À seulement une heure de route de Grenade, le paysage commence à se transformer. Les collines prennent une teinte entre ocre et rougeâtre, la végétation se fraye un chemin entre les ravins et, soudain, une silhouette inimitable apparaît : des tours baroques s’élevant au-dessus d’une mer de cheminées blanches qui sortent de terre.
C’est la première image de Guadix, une ville que de nombreux voyageurs traversent sans s’arrêter en route vers Grenade, la Sierra Nevada ou l’Alpujarra, sans se douter que sous cette apparence discrète se cache l’un des ensembles patrimoniaux et paysagers les plus singuliers d’Andalousie.
Guadix surprend car il ne ressemble à presque rien. C’est historique et monumental, mais sans tomber dans l’excès. Vous y trouverez des vestiges romains, des forteresses andalouses, des temples de la Renaissance et des quartiers creusés dans l’argile et encore habités au XXIe siècle.
La lumière, intense et nette, dessine des contours presque cinématographiques au crépuscule, lorsque le badlands – avec ses ravins comme protagonistes – sont teints en rouge et la ville semble flotter sur un décor naturel. Guadix est une escapade parfaite pour ceux qui cherchent à découvrir une autre Andalousie, moins évidente et beaucoup plus intimiste.
La ville fouillée : identité sous terre et pierre
Le cœur émotionnel de Guadix bat sous ses propres pieds. Le quartier des grottes, réparti sur des collines argileuses à la périphérie du centre historique, constitue l’un des plus grands complexes troglodytiques habités d’Europe.
De loin, on aperçoit un paysage presque minimaliste : de douces buttes percées de portes blanches et couronnées de cheminées cylindriques qui émergent comme de petites tours domestiques. De près, la scène change. Il y a des pots de fleurs dans les entrées, des vêtements suspendus au soleil, des voisins qui discutent appuyés au montant de la porte. Ce n’est pas un musée ethnographique, mais un quartier très vivant. Ces maisons excavées maintiennent une température constante tout au long de l’année, fraîche en été et chaude en hiver. Il s’agit d’une solution architecturale aussi primitive qu’efficace.

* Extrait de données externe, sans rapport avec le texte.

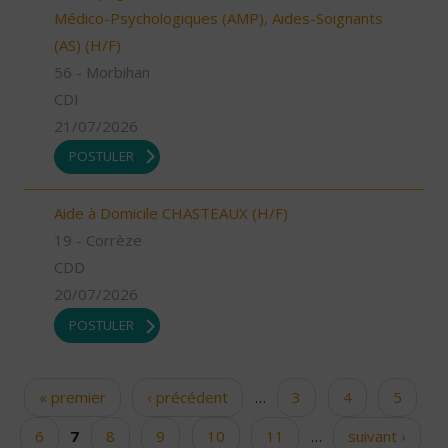
Médico-Psychologiques (AMP), Aides-Soignants
(AS) (H/F)
56 - Morbihan
CDI
21/07/2026
POSTULER
Aide à Domicile CHASTEAUX (H/F)
19 - Corrèze
CDD
20/07/2026
POSTULER
« premier
‹ précédent
…
3
4
5
Pages
6
7
8
9
10
11
…
suivant ›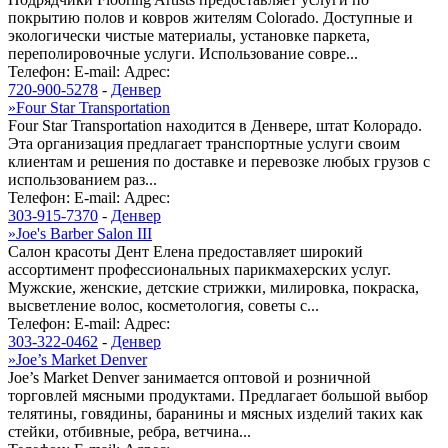
покрытию полов и ковров жителям Colorado. Доступные и
экологически чистые материалы, установке паркета,
переполировочные услуги. Использование совре...
Телефон:
E-mail:
Адрес:
720-900-5278
-
Денвер
»
Four Star Transportation
Four Star Transportation находится в Денвере, штат Колорадо.
Эта организация предлагает транспортные услуги своим
клиентам и решения по доставке и перевозке любых грузов с
использованием раз...
Телефон:
E-mail:
Адрес:
303-915-7370
-
Денвер
»
Joe's Barber Salon III
Салон красоты Дент Елена предоставляет широкий
ассортимент профессиональных парикмахерских услуг.
Мужские, женские, детские стрижки, милировка, покраска,
высветление волос, косметология, советы с...
Телефон:
E-mail:
Адрес:
303-322-0462
-
Денвер
»
Joe’s Market Denver
Joe’s Market Denver занимается оптовой и розничной
торговлей мясными продуктами. Предлагает большой выбор
телятины, говядины, баранины и мясных изделий таких как
стейки, отбивные, ребра, ветчина...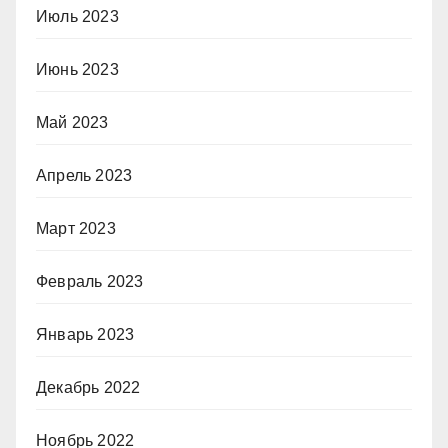
Июль 2023
Июнь 2023
Май 2023
Апрель 2023
Март 2023
Февраль 2023
Январь 2023
Декабрь 2022
Ноябрь 2022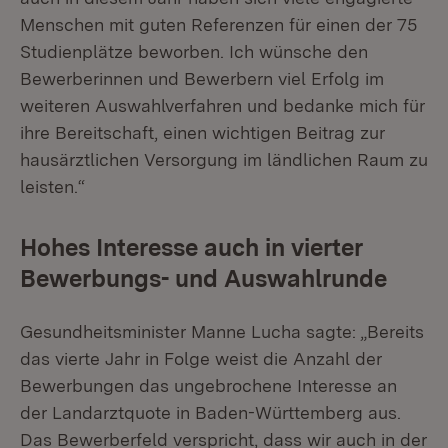
Menschen mit guten Referenzen für einen der 75
Studienplätze beworben. Ich wünsche den
Bewerberinnen und Bewerbern viel Erfolg im
weiteren Auswahlverfahren und bedanke mich für
ihre Bereitschaft, einen wichtigen Beitrag zur
hausärztlichen Versorgung im ländlichen Raum zu
leisten.“
Hohes Interesse auch in vierter
Bewerbungs- und Auswahlrunde
Gesundheitsminister Manne Lucha sagte: „Bereits
das vierte Jahr in Folge weist die Anzahl der
Bewerbungen das ungebrochene Interesse an
der Landarztquote in Baden-Württemberg aus.
Das Bewerberfeld verspricht, dass wir auch in der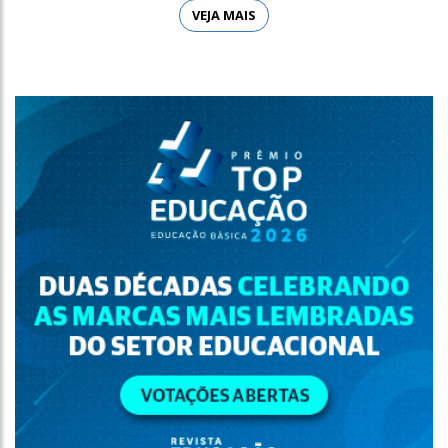
VEJA MAIS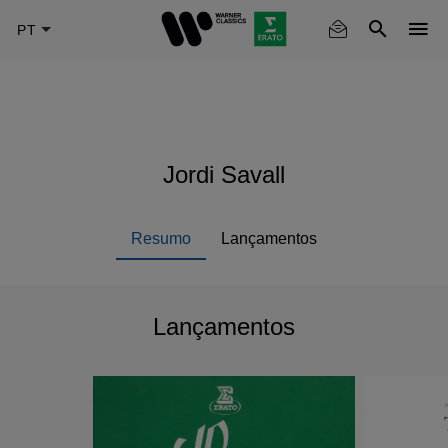
Skip
to
main
content
Jordi Savall
Resumo
Lançamentos
Lançamentos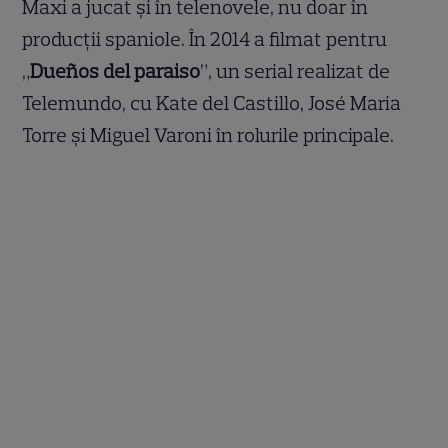
Maxi a jucat și în telenovele, nu doar în
producții spaniole. În 2014 a filmat pentru
„
Dueños del paraiso
”, un serial realizat de
Telemundo, cu Kate del Castillo, José Maria
Torre și Miguel Varoni în rolurile principale.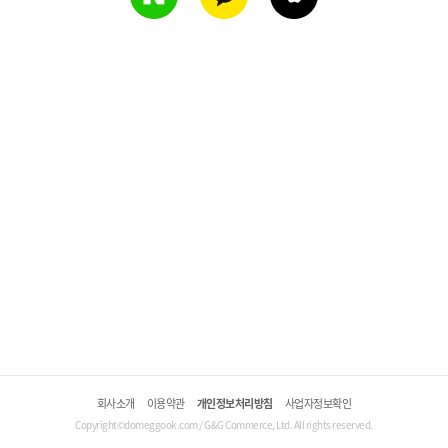
회사소개
이용약관
개인정보처리방침
사업자정보확인
Copyright©domeggook.com / G&G Commerce, Ltd. All rights reserved.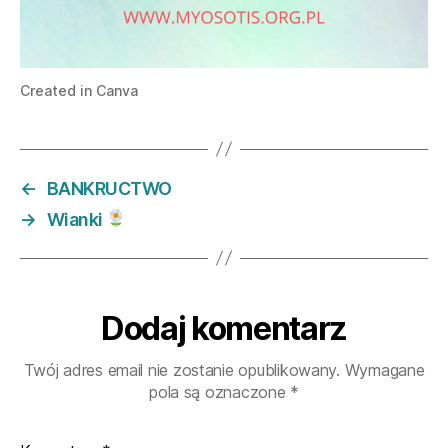
Created in Canva
←
BANKRUCTWO
→
Wianki
Dodaj komentarz
Twój adres email nie zostanie opublikowany.
Wymagane
pola są oznaczone
*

Se promener dans ses rues vallonnées, c’est comprendre comment l’adaptation à l’environnement peut devenir identité culturelle. Certaines grottes ont été transformées en logements ruraux ou en espaces visitables qui permettent de regarder à l’intérieur et de comprendre la répartition des pièces, l’épaisseur des murs naturels et la surprenante sensation de silence qui est perçue à l’intérieur.
Depuis les points de vue qui entourent le quartier, vous pouvez voir une belle scène. La cathédrale se profile à l’arrière-plan, les clochers épars des églises marquent le paysage urbain et, au-delà, l’horizon s’ouvre sur les montagnes et les plateaux.